While intracranial tumors cause the retrograde degeneration on the visual pathway, the pathologic changes starts from the distal axonal and progresses centripetally, which is also found in other central nervous system pathologies such as cerebral infarction, head trauma, multiple sclerosis[18–20]. That includes two conditions. Tumor arising near the sella turcica causing the axonal or terminal lesions between the eye and the lateral geniculate body, leads to the direct retrograde degeneration[6]. Whereas, tumors arising post lateral geniculate body cause damage to the optic radiation after the tertiary neurons in the visual pathway and lead to the trans-synaptic retrograde retinal degeneration (TRD). It also causes the RNFL thinning and the optic nerve head vessel density decrease[18, 21, 22]. This is mechanically different from the damage of RGCs and axons in glaucoma.
Previous research showed the chiasmal lesion caused more prominent optic nerve head vessel density decrease than postgeniculate lesion, which indicated the direct retrograde degeneration might be more prominent than TRD[22]. And our study shows the RNFL thinning is less prominent than glaucoma’ RGCs’ degeneration, both of the direct and trans-synaptic retrograde induced by the intracranial tumor. Whether the RNFL damage extent is negative correlated with the distance from the initial site of injury to the RGCs remains unknown and need more research to prove.

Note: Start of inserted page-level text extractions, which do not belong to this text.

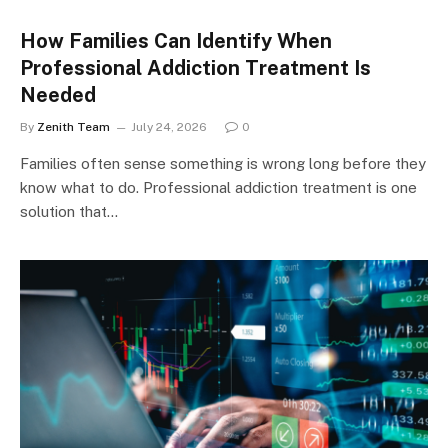
How Families Can Identify When
Professional Addiction Treatment Is
Needed
By
Zenith Team
July 24, 2026
0
Families often sense something is wrong long before they
know what to do. Professional addiction treatment is one
solution that…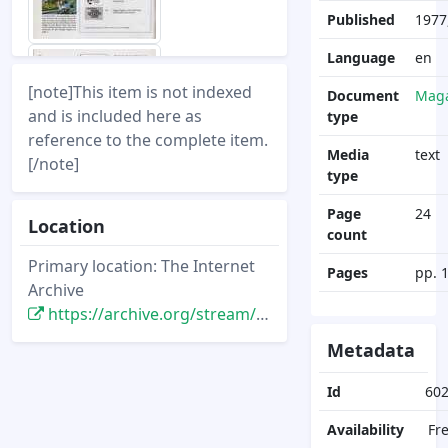
Published
1977,
Language
en
[note]This item is not indexed
Document
Maga
and is included here as
type
reference to the complete item.
Media
text
[/note]
type
Page
24
Location
count
Primary location: The Internet
Pages
pp. 
Archive
https://archive.org/stream/DisneyNewsMagazine_Vol12.4_1977.Fall/DisneyNewsMagazine_Vol12.4_1977.Fall
Metadata
Id
60
Availability
Fr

Another hypothesis is that the weak structure-function correlation in intracranial tumor patients is mightly due to the less injury of RNFL caused by direct or trans-synaptic retrograde. Our study yields two age and VF matched groups, of glaucoma and intracranial tumor, and shows more severe RNFL damage, smaller rim area, larger cup volume and larger C/D (P < 0.05) in the glaucoma patients. Also some study showed the optic chiasmal Compression might cause the cell-inner plexiform layer thinning without RNFL changing in the early phase of some intracranial tumors[23, 24]. However, Orman’s study showed, pituitary tumors might have RNFL thinning and RGCs degeneration without VF defect[25]. These inconsistencies in structure and function may also lead to the weak structure-function correlation in those intracranial tumor patients.
In the contrast to the intracranial tumor, in our study, at the same age range and VF MD levels, glaucoma patients have more severe RNFL and optic nerve head damage. The logistic regression analysis shows the RNFL loss tending to the diagnosis of glaucoma; the VF damage is inclined to the diagnosis of intracranial tumor. Few studies had ever explored the RNFL difference between those two VF-affected diseases. This may provide some information for the antidiastole.

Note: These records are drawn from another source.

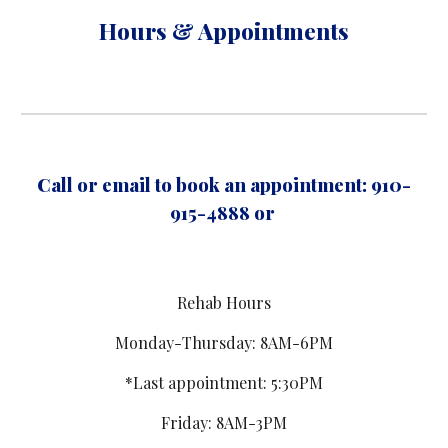
Hours & Appointments
Call or email to book an appointment: 910-
915-4888 or
Rehab Hours
Monday-Thursday: 8AM-6PM
*Last appointment: 5:30PM
Friday: 8AM-3PM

There are some limitations in our study. First, the smaller number of participants may introduce some selection bias. Second, there are not enough post-geniculate participants to analysis the direct and transsynaptic retrograde degeneration respectively. The same problem exists in the angle-closed and open glaucoma cases. Further study should be conducted to explore more detailed information.
In conclusion, due to few correlation coefficients, intracranial tumor has a weak correlation between the RNFL thickness and Octopus visual field MD, compared with the glaucoma. RNFL and optic nerve head damage was more prominent in glaucoma patients when compared to intracranial tumor patients. OCT and Octopus visual field may provide more information for the antidiastole of intracranial tumor and glaucoma.